Bob has never forgotten the Armenian connection and, ironically, I first came into contact with the Armenian-American community in a big way because I was working with a WASP politician from the rural heartland whose sense of gratitude to one Armenian healer had grown into an appreciation for the cause and character of an entire people.
I was lucky. As I began to become better known myself, the community I had failed to reach out to reached out to me. For me, there were no factions. I would participate with equal eagerness in events sponsored by the Etchmiadzin and Cilician churches.
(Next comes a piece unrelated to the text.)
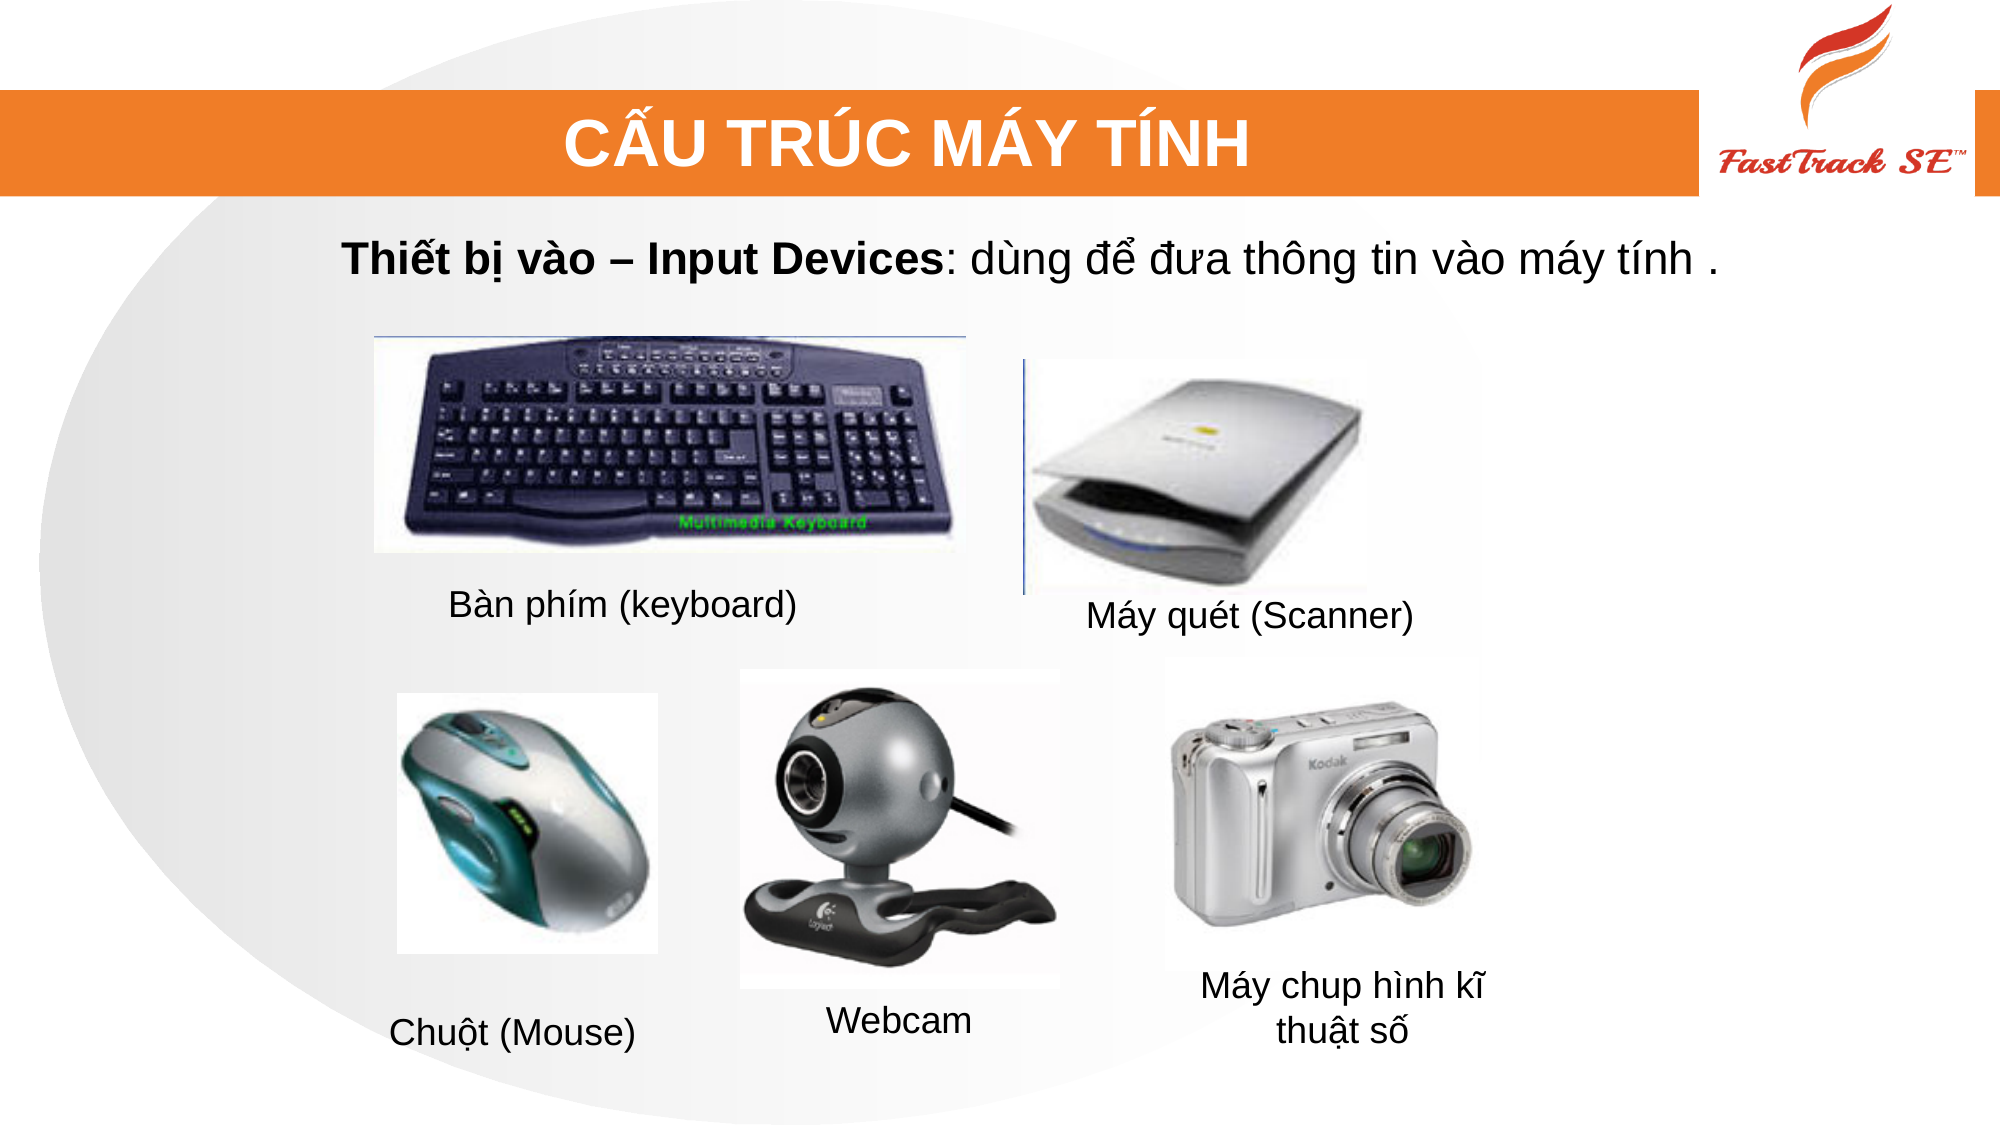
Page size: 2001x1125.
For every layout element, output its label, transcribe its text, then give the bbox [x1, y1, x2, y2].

But some of my most enjoyable Armenian encounters were unplanned. A visit to a dentist who turned out to be named Abrahamian, and who had once tended the Shah of Iran's molars. A chance meeting with Vladimir Mikoyan - grandson of Stalin's right hand man - whom I met on the terrace of a Georgetown restaurant overlooking the old Chesapeake and Ohio Canal, where an elderly black man had attracted a crowd by reeling in a gigantic carp.
Haig Kafafian, an eccentric but inspired inventor who turned his creative genius from designing weapons of destruction for the defense establishment to creating ingenious devices to help the severely handicapped, also proved to be an excellent jazz clarinetist, and a boon companion for the occasional night on the town; the owner of Davidoff's on Jermyn Street in London, where I walked in to buy a cigar only to discover an elegant, eloquent kinsman who had migrated from Tehran to London and set himself up as an upmarket tobacconist (what a versatile people we are!); the owner of the nicest restaurant in Brussels' stately Grand Place; that wise and kindly Holy man, Supreme Patriarch Vasken I, for whom Barry Zorthian and I helped arrange a last grand tour of the United States.
Artists, scholars, lawyers, businessmen, scoundrels, ascetics and know-it-alls; I've met plenty of fellow Armenians I didn't like, but none who were boring. And in all of them, I felt a glimmering of recognition, a sense that we were all distant cousins bound by common blood and a common tragic sense, not to mention a sense of the absurdity of the world.
Perhaps the greatest Armenian coincidence in my life occurred when I began my first stint in the White House, as a speechwriter for Richard Nixon in June of 1972. I had just settled into my spacious office in the palatial Executive Office Building when one of my new neighbors came by to introduce himself.
His name was Ken Khachigian (who has since served as a trusted advisor to both President Reagan and California's first Armenian governor). For Armenians, it's always a small world; out of a staff of hundreds, fate had managed to create an Armenian ghetto in one small corner of the Executive Office Building!
How Armenian am I? As Armenian as any true American can be.
I am moved by the majesty of the Armenian liturgy because — without knowing the meaning of the individual words — I know what they have meant to more than a thousand years of Armenian martyrs. Armenian song and music speak to something buried in my blood. And whenever I am sitting at a table with other Armenians, the food and wine take on a special savor, as does the conversation.
Armenia started for me as a strictly family affair, but over the years, the family has grown. Armenia will always be my family, just as America will always be my country. I hope that, like any good family member, I will be there when I am needed, even as I continue to live a public life that is thoroughly American.